At his death, Benoît de Boigne left a fortune estimated at 20 million French francs of the time. Altogether, his donations to his native city amounted to about 3,484,850 francs.
He left a permanent fund of 6500 pounds yearly to the metropolitan church of Chambéry for, among other things, the choir. He gave a second fund of 1250 pounds to the Compagnie des nobles Chevaliers-Tireurs-à-l'Arc (Company of noble knight archers).

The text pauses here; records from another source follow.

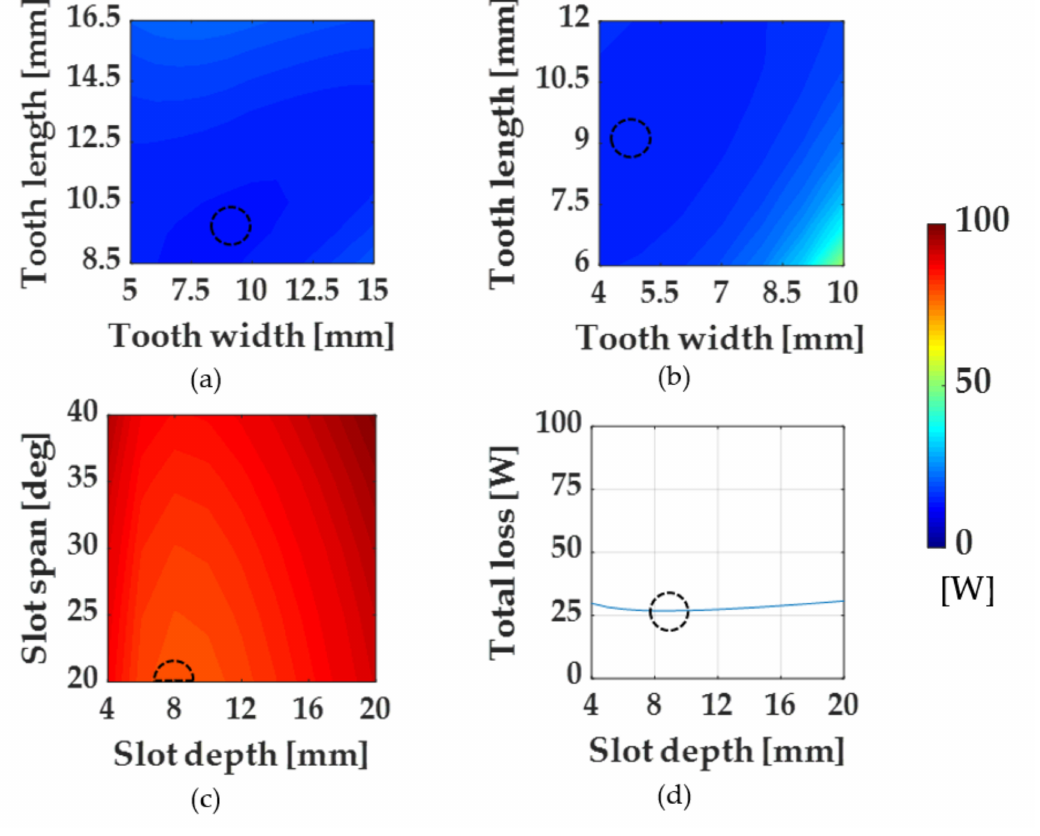
Figure 8. Stator geometric design for the total loss minimization: ( a ) 3Slot-1CS, ( b ) 6Slot-3CS, ( c ) 3Sless-1CS, and ( d ) 6Sless-3CS (no sleeve, 1 p.u. torque and rated speed 80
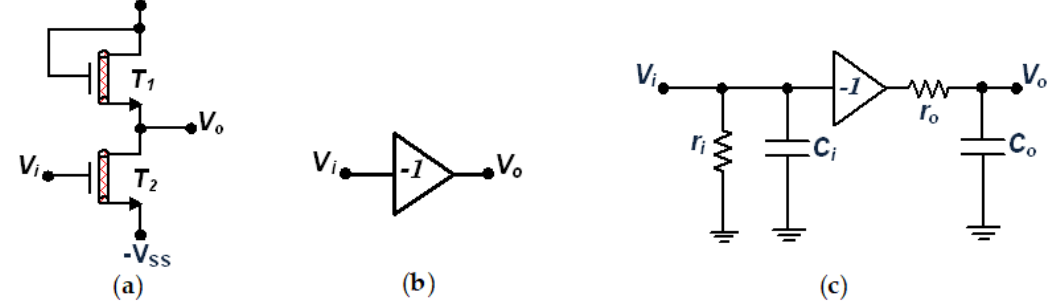
Figure 3. CNFET based UGIA: ( a ) Transistor-level realization; ( b ) Symbol; ( c ) Parasitic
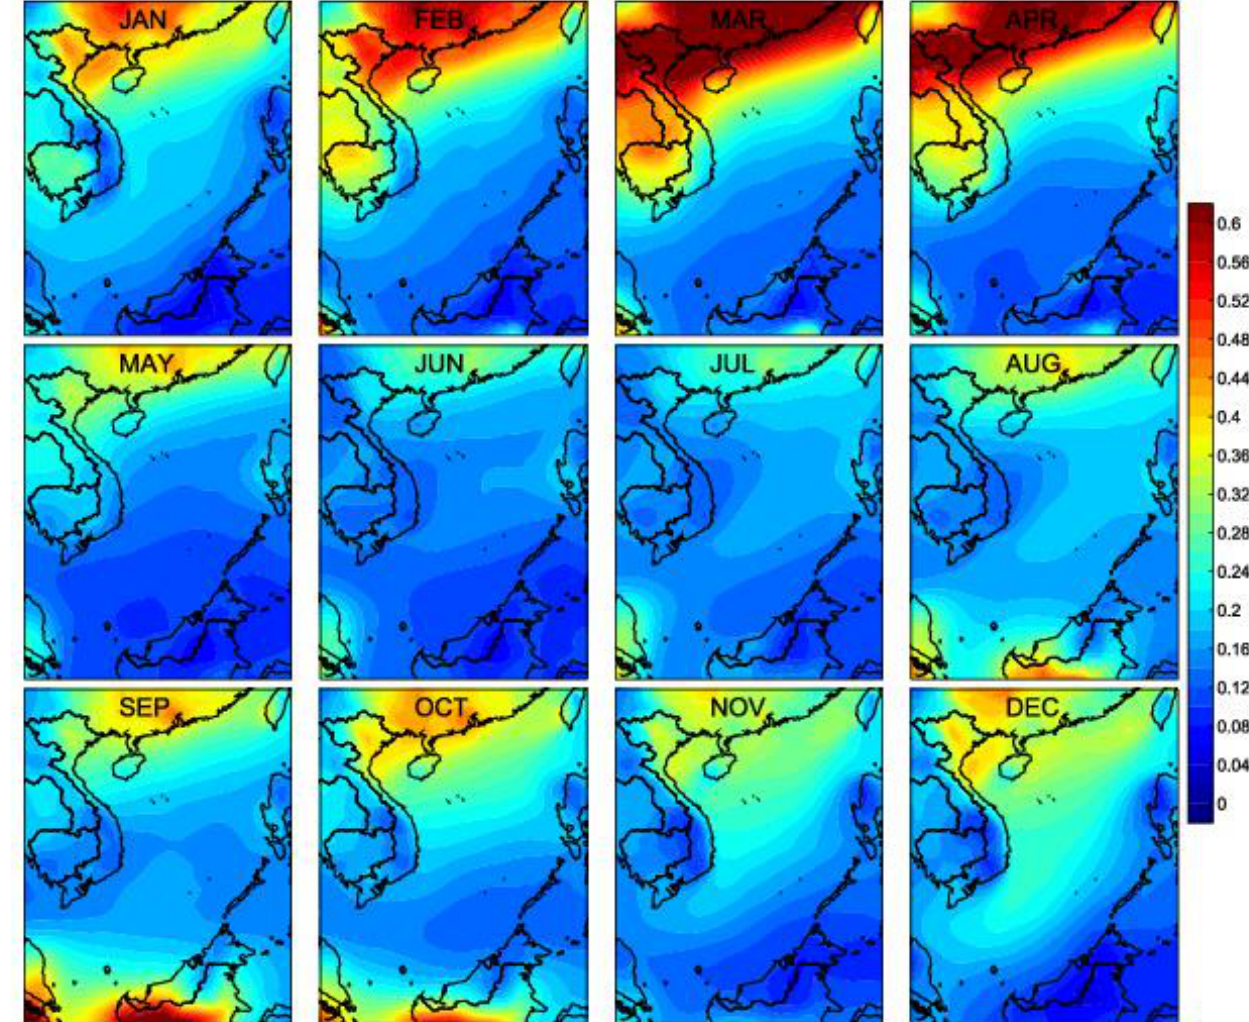
Figure 4. Spatial distribution of mean MERRA-2 AOD in each month in the period of 1980–2020. Scattering aerosol optical depth (SAOD) could be obtained by subtracting absorption aerosol optical depth (AAOD) from the total aerosol optical depth (TAOD) [50]. Mean values of MERRA-2 SAOD and AAOD between 1980 and 2020 over the SCS were shown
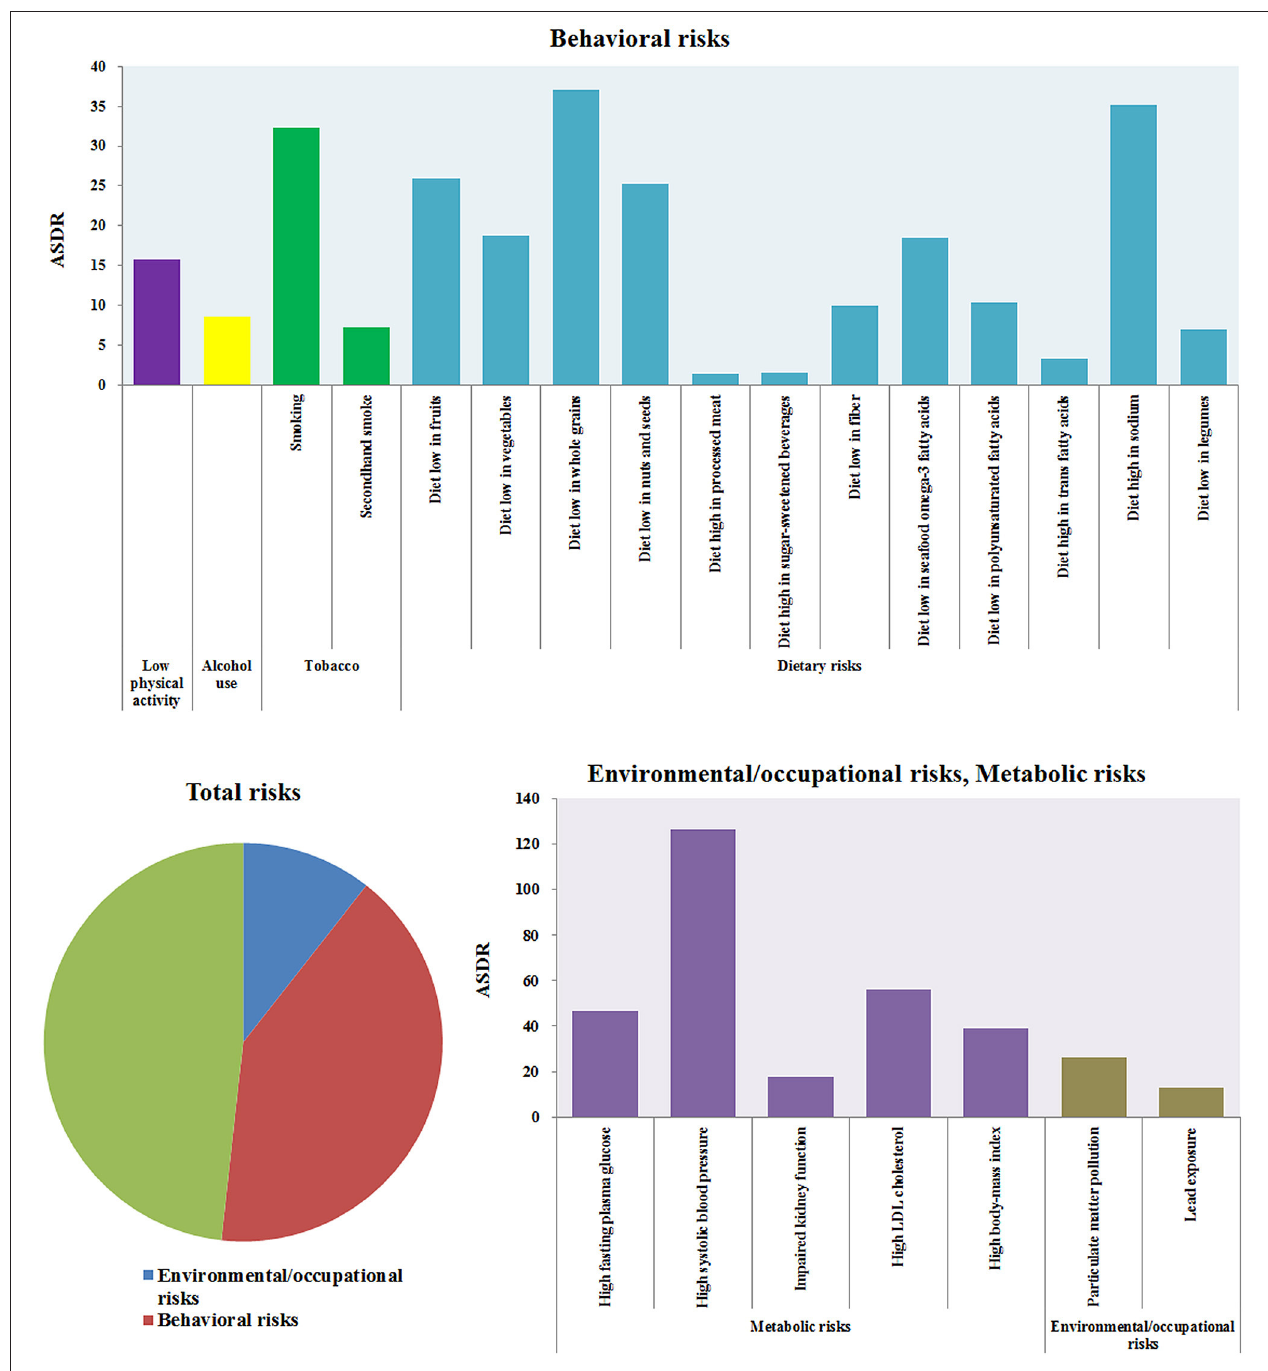
FIGURE 9 | The ASDRs of CVD induced by different risk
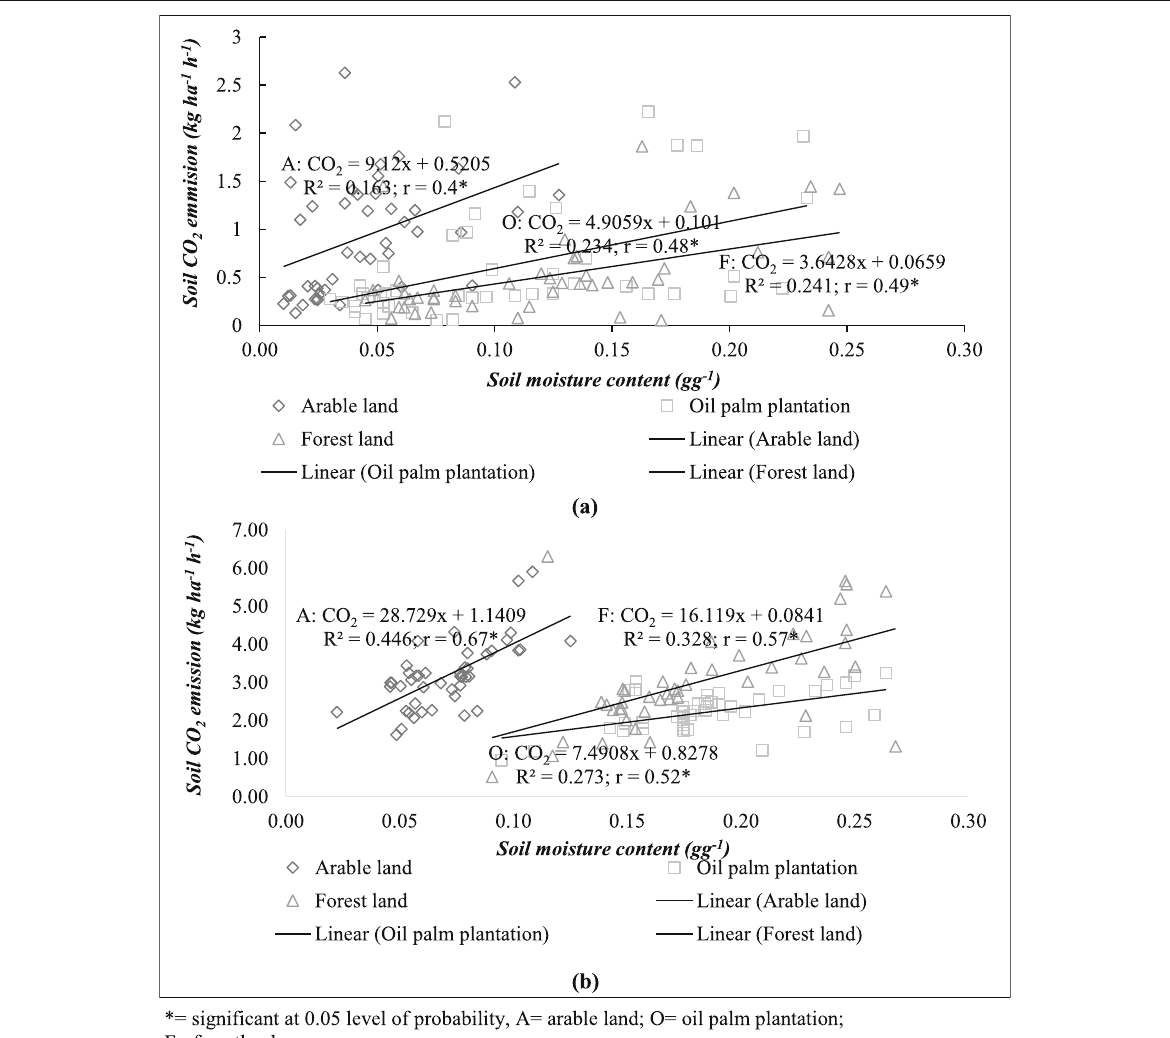
Fig. 5 Relationships between soil moisture and CO 2 production in the land use systems for both dry ( a ) and wet ( b )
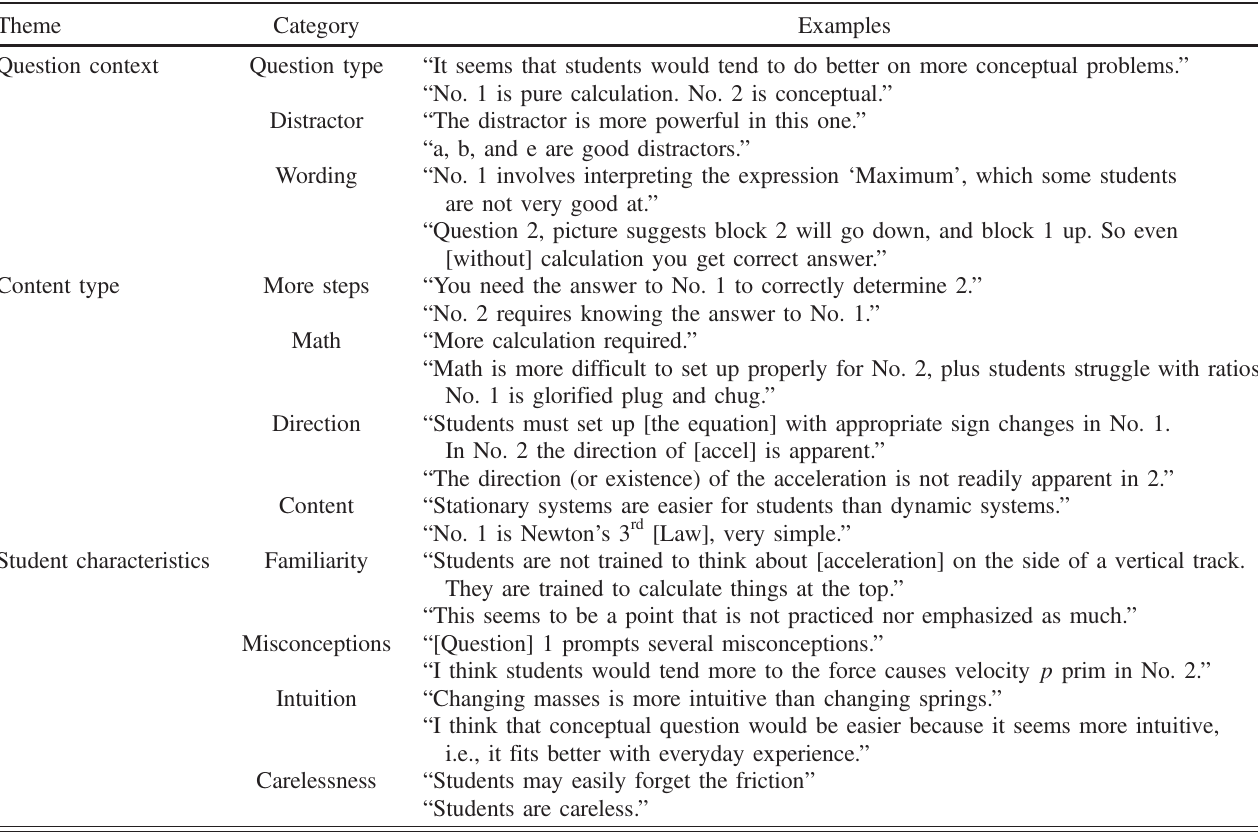
TABLE I. PER expert rationale category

De Boigne gave many donations for charity, including giving beds to hospitals. He donated 22,400 francs for three hospital beds at the Hôtel-Dieu, a charity hospital, and later gave 24,000 francs for another four beds for poor, sick foreign travelers of any nation or religion. He paid 63,000 francs for the construction of various buildings at the Hôtel-Dieu of Chambéry, and gave a beggars' home the sum of 649,150 francs. He founded an old age home, the Maison de Saint-Benoît, which cost him 900,000 francs. He also paid for a place in the orphanage for 7300 francs, and ten beds at the charity hospital, for patients with contagious illnesses, who could not be admitted to Hôtel-Dieu.

De Boigne also gave a trust fund of 1650 pounds a year, about 33,000 francs, to help poor prisoners every week with laundry and food. He gave another perpetual trust of 1200 pounds or 24,000 francs to the poor "shameful" of the city, to be distributed at their homes. Finally, he left a trust fund of 1200 pounds to the firemen of Chambéry to help the sick and wounded.

De Boigne gave 30,000 francs to build the church of the Capucins, and 60,000 francs to build a theater. Among his other numerous donations, two were important. One was 320,000 francs for various works, as well as the ownership without usufruct of the property of Châtenay. The second donation was for 300,000 francs to demolish the cabornes [stone huts] and open up a wide avenue across the city. He also gave 30,000 francs for the repair of the city hall and 5000 francs for the bell-tower of Barberaz.

De Boigne also gave four major donations to education. He gave 270,000 francs to reorganize the collège of Chambéry; he gave a trust fund of 1000 pounds a year, 20,000 francs, to the Société royale académique de Chambéry for the encouragement of agriculture, arts, and letters; he gave two trust funds of 150 pounds apiece, or 3000 francs, to the Frères des Écoles chrétiennes (Brothers of Christian Schools) and to the Sisters of Saint Joseph. Both of these groups gave a free education to children, the first to poor children, the second to girls.